**WORK TASK**:
For the data below, please report each line where the word "provides" is found.

**EXTRACTED RECORDS**:
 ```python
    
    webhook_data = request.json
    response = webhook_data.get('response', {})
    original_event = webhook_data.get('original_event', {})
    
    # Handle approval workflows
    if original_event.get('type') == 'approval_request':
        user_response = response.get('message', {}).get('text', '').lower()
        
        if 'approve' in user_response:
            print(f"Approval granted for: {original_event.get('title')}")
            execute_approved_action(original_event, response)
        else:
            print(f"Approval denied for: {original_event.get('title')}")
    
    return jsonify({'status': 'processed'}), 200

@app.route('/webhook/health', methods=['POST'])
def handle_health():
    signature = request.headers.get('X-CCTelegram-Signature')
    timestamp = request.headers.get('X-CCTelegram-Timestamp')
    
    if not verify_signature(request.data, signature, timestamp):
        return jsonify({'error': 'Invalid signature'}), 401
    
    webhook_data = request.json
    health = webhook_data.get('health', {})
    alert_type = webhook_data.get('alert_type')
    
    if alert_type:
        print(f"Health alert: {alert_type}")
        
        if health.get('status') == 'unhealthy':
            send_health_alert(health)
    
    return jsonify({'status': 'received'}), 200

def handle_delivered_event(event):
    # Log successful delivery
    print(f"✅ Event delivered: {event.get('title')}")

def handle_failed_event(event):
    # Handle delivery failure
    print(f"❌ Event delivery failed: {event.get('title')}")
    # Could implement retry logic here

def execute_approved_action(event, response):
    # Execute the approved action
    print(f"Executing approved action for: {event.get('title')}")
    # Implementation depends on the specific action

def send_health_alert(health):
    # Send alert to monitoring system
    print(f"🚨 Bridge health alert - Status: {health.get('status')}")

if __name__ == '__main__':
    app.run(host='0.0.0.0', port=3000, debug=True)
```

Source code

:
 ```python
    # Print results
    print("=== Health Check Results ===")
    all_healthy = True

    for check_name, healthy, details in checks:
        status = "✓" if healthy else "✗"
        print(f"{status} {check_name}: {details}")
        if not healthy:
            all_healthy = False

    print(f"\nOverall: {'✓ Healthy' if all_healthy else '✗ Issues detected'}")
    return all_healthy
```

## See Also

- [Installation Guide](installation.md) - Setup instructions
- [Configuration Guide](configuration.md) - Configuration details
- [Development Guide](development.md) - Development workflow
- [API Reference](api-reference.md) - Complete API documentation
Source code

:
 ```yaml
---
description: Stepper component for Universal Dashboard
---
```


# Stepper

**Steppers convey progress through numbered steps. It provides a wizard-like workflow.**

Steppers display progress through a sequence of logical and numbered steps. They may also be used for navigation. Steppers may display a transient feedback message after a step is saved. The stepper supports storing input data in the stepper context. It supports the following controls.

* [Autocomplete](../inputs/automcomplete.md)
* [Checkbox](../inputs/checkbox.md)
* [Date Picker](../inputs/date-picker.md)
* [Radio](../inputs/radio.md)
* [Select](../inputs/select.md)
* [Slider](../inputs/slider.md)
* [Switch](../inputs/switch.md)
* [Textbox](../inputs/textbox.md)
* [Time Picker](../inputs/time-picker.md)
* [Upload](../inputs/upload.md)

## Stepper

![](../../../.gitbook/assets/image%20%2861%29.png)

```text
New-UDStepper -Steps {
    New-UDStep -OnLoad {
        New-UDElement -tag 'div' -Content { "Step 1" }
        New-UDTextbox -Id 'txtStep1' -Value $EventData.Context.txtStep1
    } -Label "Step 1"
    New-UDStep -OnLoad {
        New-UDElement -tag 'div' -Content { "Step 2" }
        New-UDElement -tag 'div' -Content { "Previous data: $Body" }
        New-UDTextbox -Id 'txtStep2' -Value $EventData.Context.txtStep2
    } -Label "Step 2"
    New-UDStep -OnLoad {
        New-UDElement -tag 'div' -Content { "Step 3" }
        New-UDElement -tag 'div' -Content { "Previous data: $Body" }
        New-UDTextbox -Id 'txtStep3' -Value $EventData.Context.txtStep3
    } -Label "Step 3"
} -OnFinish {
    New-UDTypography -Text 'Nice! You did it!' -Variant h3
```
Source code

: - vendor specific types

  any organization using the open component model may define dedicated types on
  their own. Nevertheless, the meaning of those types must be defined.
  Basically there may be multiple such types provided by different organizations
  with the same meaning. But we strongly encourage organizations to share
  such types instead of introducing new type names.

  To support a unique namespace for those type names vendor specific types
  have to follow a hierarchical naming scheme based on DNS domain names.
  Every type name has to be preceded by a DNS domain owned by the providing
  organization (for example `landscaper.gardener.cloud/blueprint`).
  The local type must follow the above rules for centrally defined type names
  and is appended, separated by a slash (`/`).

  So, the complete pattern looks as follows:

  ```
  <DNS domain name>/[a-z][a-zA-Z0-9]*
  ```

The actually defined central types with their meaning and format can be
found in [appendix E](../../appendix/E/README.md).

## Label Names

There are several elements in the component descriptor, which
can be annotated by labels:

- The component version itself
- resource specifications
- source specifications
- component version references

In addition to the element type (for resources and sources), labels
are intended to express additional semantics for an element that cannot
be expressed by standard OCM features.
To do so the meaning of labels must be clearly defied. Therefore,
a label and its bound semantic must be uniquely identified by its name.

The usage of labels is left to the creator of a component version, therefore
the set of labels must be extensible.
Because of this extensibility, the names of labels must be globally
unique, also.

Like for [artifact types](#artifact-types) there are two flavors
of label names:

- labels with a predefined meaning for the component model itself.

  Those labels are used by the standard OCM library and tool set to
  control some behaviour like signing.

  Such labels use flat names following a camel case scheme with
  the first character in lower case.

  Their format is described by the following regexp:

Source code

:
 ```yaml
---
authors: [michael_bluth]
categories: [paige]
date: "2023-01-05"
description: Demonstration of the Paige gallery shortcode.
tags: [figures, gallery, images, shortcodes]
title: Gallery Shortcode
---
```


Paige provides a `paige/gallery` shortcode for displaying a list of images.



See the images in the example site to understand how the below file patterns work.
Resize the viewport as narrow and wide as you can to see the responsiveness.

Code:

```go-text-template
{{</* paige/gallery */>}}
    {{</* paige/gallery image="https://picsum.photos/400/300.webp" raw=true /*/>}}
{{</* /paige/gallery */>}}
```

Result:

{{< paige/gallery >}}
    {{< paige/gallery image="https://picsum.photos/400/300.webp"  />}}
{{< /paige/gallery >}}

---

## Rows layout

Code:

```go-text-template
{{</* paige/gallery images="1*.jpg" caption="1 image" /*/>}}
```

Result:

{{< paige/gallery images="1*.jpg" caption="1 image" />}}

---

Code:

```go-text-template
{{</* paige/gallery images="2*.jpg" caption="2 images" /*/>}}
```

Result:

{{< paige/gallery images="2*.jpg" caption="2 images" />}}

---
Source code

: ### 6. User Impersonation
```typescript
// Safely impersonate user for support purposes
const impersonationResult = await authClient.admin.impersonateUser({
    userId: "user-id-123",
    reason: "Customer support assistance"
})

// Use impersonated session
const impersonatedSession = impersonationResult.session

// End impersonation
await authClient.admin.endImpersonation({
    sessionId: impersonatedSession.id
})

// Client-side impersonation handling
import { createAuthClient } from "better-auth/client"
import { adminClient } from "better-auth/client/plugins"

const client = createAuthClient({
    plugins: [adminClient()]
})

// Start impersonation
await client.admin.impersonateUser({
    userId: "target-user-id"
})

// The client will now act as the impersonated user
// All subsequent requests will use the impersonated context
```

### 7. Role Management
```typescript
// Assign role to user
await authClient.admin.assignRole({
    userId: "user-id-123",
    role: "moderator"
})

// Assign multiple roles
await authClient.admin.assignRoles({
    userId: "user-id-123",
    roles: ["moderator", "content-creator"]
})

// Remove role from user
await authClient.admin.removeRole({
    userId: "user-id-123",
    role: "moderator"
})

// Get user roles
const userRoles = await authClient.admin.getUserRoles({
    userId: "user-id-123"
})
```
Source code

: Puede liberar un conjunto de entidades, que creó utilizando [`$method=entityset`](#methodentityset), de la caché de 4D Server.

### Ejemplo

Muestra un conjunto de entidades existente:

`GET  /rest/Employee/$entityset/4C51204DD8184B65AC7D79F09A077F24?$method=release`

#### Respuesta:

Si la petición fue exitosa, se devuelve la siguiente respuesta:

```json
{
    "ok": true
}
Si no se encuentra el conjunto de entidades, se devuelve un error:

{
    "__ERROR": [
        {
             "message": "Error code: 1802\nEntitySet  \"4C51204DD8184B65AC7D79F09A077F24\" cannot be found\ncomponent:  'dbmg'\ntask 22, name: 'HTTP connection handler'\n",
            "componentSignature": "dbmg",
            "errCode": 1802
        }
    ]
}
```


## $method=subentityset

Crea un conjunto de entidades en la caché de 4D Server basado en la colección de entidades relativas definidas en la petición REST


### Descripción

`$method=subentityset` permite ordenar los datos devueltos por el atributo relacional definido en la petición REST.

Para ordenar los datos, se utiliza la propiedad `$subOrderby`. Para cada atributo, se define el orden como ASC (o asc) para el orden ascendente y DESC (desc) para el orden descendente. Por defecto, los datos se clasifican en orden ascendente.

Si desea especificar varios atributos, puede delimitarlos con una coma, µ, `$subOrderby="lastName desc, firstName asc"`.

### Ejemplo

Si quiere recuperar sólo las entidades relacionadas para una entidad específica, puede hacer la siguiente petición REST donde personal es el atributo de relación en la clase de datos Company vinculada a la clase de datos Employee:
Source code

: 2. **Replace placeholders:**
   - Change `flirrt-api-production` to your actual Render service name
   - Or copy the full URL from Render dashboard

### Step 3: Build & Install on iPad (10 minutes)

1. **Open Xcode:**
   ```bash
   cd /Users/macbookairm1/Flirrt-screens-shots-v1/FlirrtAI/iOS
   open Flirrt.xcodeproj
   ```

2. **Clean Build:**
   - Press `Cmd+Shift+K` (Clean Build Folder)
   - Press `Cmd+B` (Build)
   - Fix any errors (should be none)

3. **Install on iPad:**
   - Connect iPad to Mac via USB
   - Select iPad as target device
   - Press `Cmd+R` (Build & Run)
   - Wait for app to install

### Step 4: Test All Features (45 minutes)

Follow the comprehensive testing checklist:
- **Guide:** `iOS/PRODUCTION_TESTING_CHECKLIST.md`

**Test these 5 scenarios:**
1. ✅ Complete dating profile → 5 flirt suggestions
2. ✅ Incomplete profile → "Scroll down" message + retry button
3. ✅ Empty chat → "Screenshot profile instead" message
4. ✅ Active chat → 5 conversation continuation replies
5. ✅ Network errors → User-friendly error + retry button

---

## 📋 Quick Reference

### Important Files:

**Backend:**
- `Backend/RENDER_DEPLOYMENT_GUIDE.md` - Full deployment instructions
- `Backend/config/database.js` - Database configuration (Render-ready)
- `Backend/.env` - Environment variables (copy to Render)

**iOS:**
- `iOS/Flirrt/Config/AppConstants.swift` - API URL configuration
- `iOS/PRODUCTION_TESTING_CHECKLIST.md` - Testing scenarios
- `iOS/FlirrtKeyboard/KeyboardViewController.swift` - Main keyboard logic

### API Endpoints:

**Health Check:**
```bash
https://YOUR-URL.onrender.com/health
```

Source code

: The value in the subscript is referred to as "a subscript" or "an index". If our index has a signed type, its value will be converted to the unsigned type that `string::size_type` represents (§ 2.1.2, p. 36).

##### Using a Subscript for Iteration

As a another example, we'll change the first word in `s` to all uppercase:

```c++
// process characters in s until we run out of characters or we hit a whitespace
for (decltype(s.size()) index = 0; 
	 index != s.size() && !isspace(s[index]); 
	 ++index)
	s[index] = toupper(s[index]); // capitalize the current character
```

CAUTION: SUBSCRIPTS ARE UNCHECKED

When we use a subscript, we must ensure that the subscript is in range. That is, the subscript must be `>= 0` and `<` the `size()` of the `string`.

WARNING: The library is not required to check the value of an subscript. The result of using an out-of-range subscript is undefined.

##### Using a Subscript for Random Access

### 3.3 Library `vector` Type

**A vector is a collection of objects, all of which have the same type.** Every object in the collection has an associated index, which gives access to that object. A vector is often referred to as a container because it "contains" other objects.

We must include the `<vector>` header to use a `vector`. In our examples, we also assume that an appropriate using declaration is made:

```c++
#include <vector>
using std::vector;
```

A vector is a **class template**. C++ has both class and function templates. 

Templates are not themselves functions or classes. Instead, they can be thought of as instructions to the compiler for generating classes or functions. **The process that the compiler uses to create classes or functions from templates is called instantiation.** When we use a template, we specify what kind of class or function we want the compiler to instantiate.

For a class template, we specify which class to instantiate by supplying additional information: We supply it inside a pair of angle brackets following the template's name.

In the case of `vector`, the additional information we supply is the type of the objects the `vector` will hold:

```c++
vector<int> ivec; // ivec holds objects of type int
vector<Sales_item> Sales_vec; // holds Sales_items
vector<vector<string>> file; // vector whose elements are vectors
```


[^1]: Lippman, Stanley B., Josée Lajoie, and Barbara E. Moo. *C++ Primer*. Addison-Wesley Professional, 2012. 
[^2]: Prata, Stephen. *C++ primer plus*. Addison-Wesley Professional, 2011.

**RESPONSE TO THE TASK**:
**Steppers convey progress through numbered steps. It provides a wizard-like workflow.**
Paige provides a `paige/gallery` shortcode for displaying a list of images.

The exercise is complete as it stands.